▸ **Activity**
Please restate the following records word for word.

==== Records supplied ====

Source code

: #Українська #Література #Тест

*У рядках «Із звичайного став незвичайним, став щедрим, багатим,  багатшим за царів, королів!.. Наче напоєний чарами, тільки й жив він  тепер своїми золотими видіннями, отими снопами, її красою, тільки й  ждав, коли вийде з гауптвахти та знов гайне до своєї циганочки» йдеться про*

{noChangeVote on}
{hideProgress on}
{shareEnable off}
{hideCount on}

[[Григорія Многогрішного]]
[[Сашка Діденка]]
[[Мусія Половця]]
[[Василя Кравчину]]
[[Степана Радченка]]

====

▸ **Written reply**
Source code

: #Українська #Література #Тест

*У рядках «Із звичайного став незвичайним, став щедрим, багатим,  багатшим за царів, королів!.. Наче напоєний чарами, тільки й жив він  тепер своїми золотими видіннями, отими снопами, її красою, тільки й  ждав, коли вийде з гауптвахти та знов гайне до своєї циганочки» йдеться про*

{noChangeVote on}
{hideProgress on}
{shareEnable off}
{hideCount on}

[[Григорія Многогрішного]]
[[Сашка Діденка]]
[[Мусія Половця]]
[[Василя Кравчину]]
[[Степана Радченка]]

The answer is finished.